_TASK STATEMENT:_ Return the article below on Verizon's 2010 Data Breach Report, reproducing every word of it without changes.

_PASSAGE PROVIDED:_

● ● ● ● ● ● ●

Expanded Study Finds More Insider Threats, Greater Use of Social Engineering, Continued Strong Organized Criminal Involvement
Recently Verizon, in collaboration with the United States Secret Service, released their 2010 Data Breach Report. I would like to take a moment to share my praise, concerns, and general findings.
I’ll begin with business practice findings. In the past, it was emphasized that there was a gap in termination procedures as pertains to access removal from network assets. Based upon the metrics brought forth from this report (an astounding 26% increase in breaches attributed to “insider” threats), this is still a persistent issue. Here, another concern arises when one mentions the concept of segregation of duties; often trusted “insiders” have unhindered or UNDERhindered access to a broad pool of resources.
As corporations fail to recognize this, and respectively provide resource access controls and limitations, this will continue to be an issue. Interestingly enough, the percentage of breaches implicating business partners has dropped by 23%. One may attribute this to the increased business awareness and legal controls implemented in the contract phase over the past year. If this trend continues (which it should, as the public is more aware than ever of the threats “in the wild”), this number should continue to drop at a decreasing rate.
Additionally, the report indicates that a vast 48% (26% increase) of breaches discovered over the past reporting period involved privilege misuse to some extent – while only 40% of breaches involved “hacking” proper (-24%). This continues to make it obvious that nefarious users do not necessarily have to be “hackers,” and may employ conventional information gathering tactics to procure sensitive data. This may be attributed to the presence of the inevitable “human layer,” and can only be mitigated through a strong, broad-scale, employee education policy. If the point is still unclear, it was reported that 28% (a sizable increase since 2009) of breaches made use of social engineering tactics at some point.
While a corporation may have the most “locked-down” and “secure” internet presence, it remains possible that a loose-lipped employee may still unknowingly play a role in facilitating a data breach.

● ● ● ● ● ● ●

_RAW DATA:_
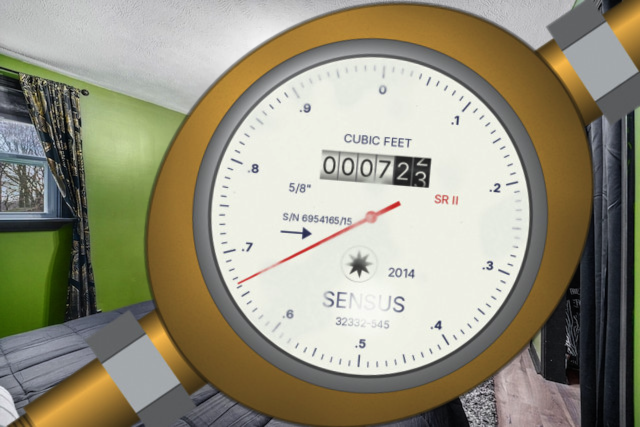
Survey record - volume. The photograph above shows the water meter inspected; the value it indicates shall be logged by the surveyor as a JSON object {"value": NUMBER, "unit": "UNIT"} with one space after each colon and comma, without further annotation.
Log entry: {"value": 722.66, "unit": "ft³"}
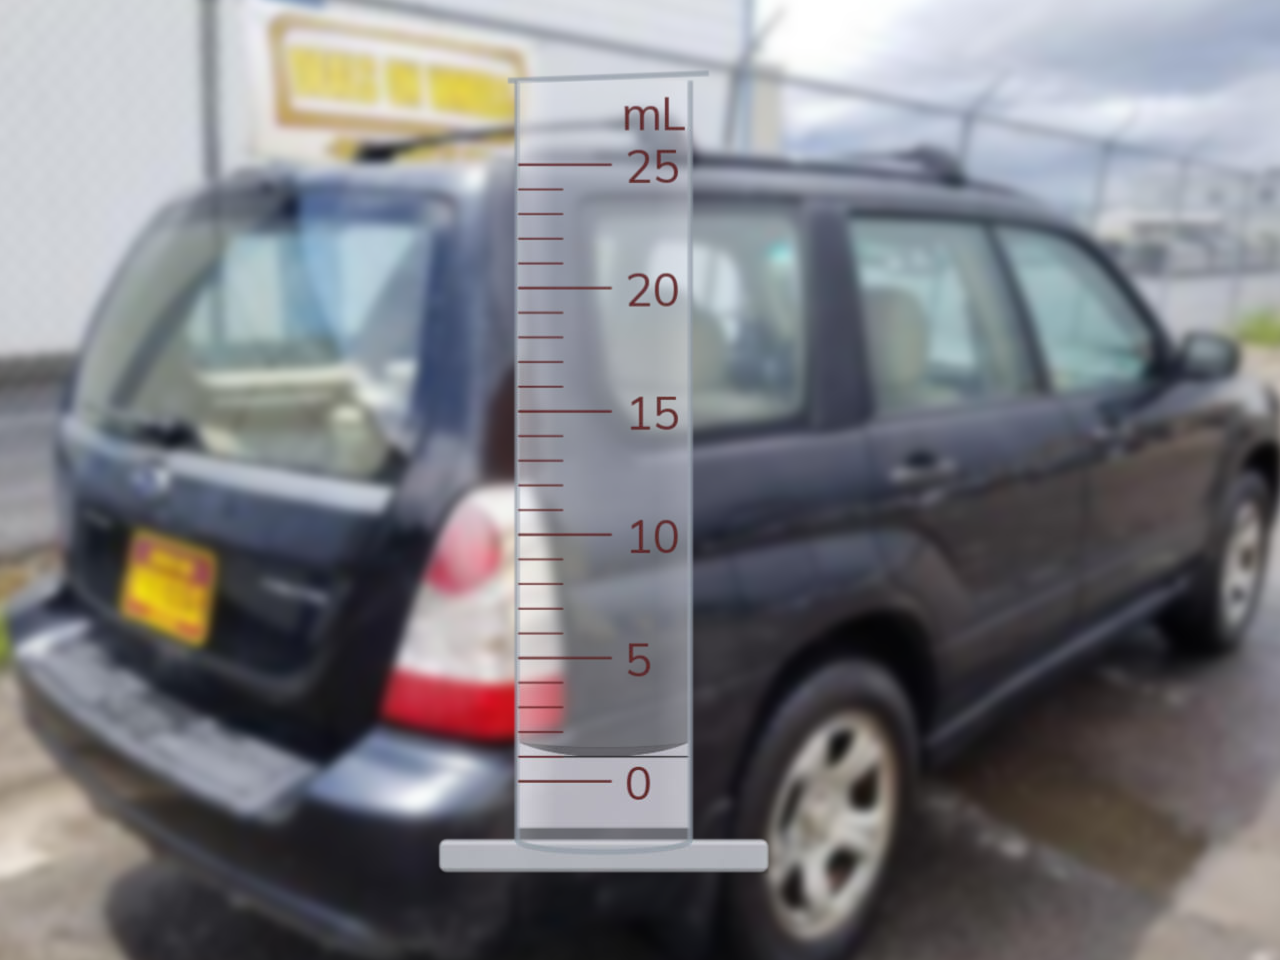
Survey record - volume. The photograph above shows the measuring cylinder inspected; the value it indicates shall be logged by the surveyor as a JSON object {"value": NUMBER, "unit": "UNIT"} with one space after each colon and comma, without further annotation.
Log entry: {"value": 1, "unit": "mL"}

● ● ● ● ● ● ●

_RESPONSE TO THIS TASK:_
Expanded Study Finds More Insider Threats, Greater Use of Social Engineering, Continued Strong Organized Criminal Involvement
Recently Verizon, in collaboration with the United States Secret Service, released their 2010 Data Breach Report. I would like to take a moment to share my praise, concerns, and general findings.
I’ll begin with business practice findings. In the past, it was emphasized that there was a gap in termination procedures as pertains to access removal from network assets. Based upon the metrics brought forth from this report (an astounding 26% increase in breaches attributed to “insider” threats), this is still a persistent issue. Here, another concern arises when one mentions the concept of segregation of duties; often trusted “insiders” have unhindered or UNDERhindered access to a broad pool of resources.
As corporations fail to recognize this, and respectively provide resource access controls and limitations, this will continue to be an issue. Interestingly enough, the percentage of breaches implicating business partners has dropped by 23%. One may attribute this to the increased business awareness and legal controls implemented in the contract phase over the past year. If this trend continues (which it should, as the public is more aware than ever of the threats “in the wild”), this number should continue to drop at a decreasing rate.
Additionally, the report indicates that a vast 48% (26% increase) of breaches discovered over the past reporting period involved privilege misuse to some extent – while only 40% of breaches involved “hacking” proper (-24%). This continues to make it obvious that nefarious users do not necessarily have to be “hackers,” and may employ conventional information gathering tactics to procure sensitive data. This may be attributed to the presence of the inevitable “human layer,” and can only be mitigated through a strong, broad-scale, employee education policy. If the point is still unclear, it was reported that 28% (a sizable increase since 2009) of breaches made use of social engineering tactics at some point.
While a corporation may have the most “locked-down” and “secure” internet presence, it remains possible that a loose-lipped employee may still unknowingly play a role in facilitating a data breach.